Cosmopolita por su educación y por sus hábitos, pero español rancio por su corazón, tenía la evidencia de que sólo la Monarquía representada por Don Carlos podía, y eso en poquísimo tiempo, sacar a España del lugar secundario a que está relegada y elevarla rápidamente a potencia de primer orden.

¿Don Carlos podía efectuar ese milagro? Calderón estaba seguro de ello, y esa certeza le bastaba para ofrecer a Don Carlos su vida, sin alambicar ni sus principios ni sus derechos por más que fuera respetuoso y defensor de los unos y de los otros.

En el destierro fue Calderón acaso el más asíduo visitante de su Rey proscripto, a quien iba a ver a lo menos una vez cada año, a París, a Londres, a Frohsdorf, a Venecia, a donde quiera que estuviese, causando siempre sus visitas singular regocijo a Don Carlos que estimaba en alto grado todas sus condiciones personales, la nobleza de su carácter afable y abierto, su bravura como soldado, su exquisita cortesía como hombre de mundo, su actividad infatigable como trabajador y su fidelidad a toda prueba como carlista.

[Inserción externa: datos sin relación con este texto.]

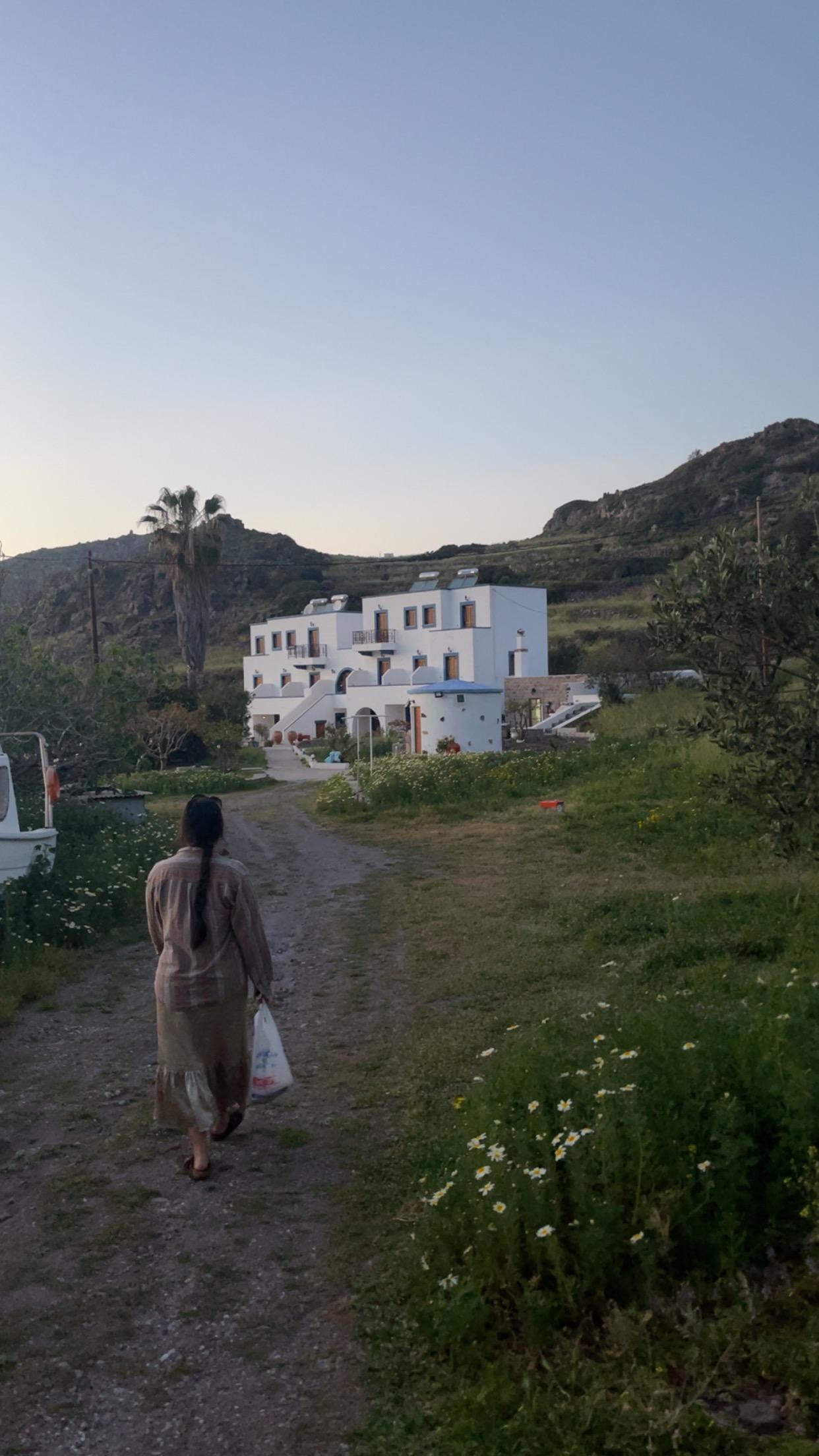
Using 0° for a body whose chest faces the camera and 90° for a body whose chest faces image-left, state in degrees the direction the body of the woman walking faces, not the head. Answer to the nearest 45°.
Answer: approximately 180°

Llórale hoy, no sólo como General, sino como amigo muy querido y probablemente los primeros sufragios que se habrán celebrado por el ilustre difunto, serán los que don Carlos ordenó en el momento de saber su muerte inesperada, dando la coincidencia providencial de que la primera Misa dicha por su alma en Venecia, se celebró precisamente el día 10, fiesta de San Andrés Avelino, protector de los cristianos en las muertes repentinas.

La noche antes de su muerte, el General Calderón obsequió, en su casa en París, con regio banquete y recepción a SS. AA. II. el Gran duque y la Gran Duquesa Wladimiro, al Gran Duque Alejo y a los Duques de Leuchtemberg... y a las pocas horas de retirarse a descansar, una angina de pecho acabó en breves instantes con su preciada existencia.

Los funerales han sido espléndidas manifestaciones de duelo y generales simpatías.

En las exequias de París presidieron el Duque de la Unión de Cuba y el Conde de Adanero, en representación de la familia, el General Mergeliza de Vera, en representación de Don Carlos, y el Sr. Angulo, en representación de la Compañía Trasatlántica, de la que era Director así como de los caminos de hierro mejicanos nuestro entendido y bizarro general. Entre la concurrencia, tan numerosa como brillante, figuraron el Gran Duque Wladimiro, los Duques de Leuchtemberg, de Almenara Alta, de Lerma, de Fernán Núñez, de Montellano, de Tamames y de Croig; los Marqueses de la Torrecilla, de la Mina, de la Romana, de Casa-Riera y de Salamanca, los Príncipes Orloff y Troubeskoi; los Condes de Bressón, de Lambertye, de Pradire, de Peralada, de Estrada, de Santovenia y de Torres de Luzón y el barón de Rothschild.

En los funerales de Madrid, la concurrencia fue tan numerosa que no cabía en la extensa nave de la Iglesia de Santa María. Allí estuvieron brillantemente representados todos los partidos políticos, el clero, la aristocracia, la banca, las letras, las artes y las industrias, sin faltar tampoco generales, jefes y oficiales del ejército, algunos de uniforme, y entre ellos el que le hizo prisionero en Montejurra, el General Primo de Rivera, al lado de nuestro Jefe Delegado el Marqués de Cerralbo, a quien acompañaban D. Pablo Morales y el General Brea (hermano, más que amigo, de Calderón), el Dipudado por Tolosa don Benigno Rezusta, los Condes de Balazote y de Casasola, el Sr. Herrero, en representación de El Correo Español, e innumerables correligionarios nuestros, entre ellos muchos voluntarios de los batallones guías del Rey y 2º de Navarra.

Todas las clases sociales, altas y bajas, han rendido el último homenaje de cariño y de respeto al cumplido caballero.

¡Descanse en paz el General Calderón!

Extraído de la revista El Estandarte Real. Diciembre de 1891.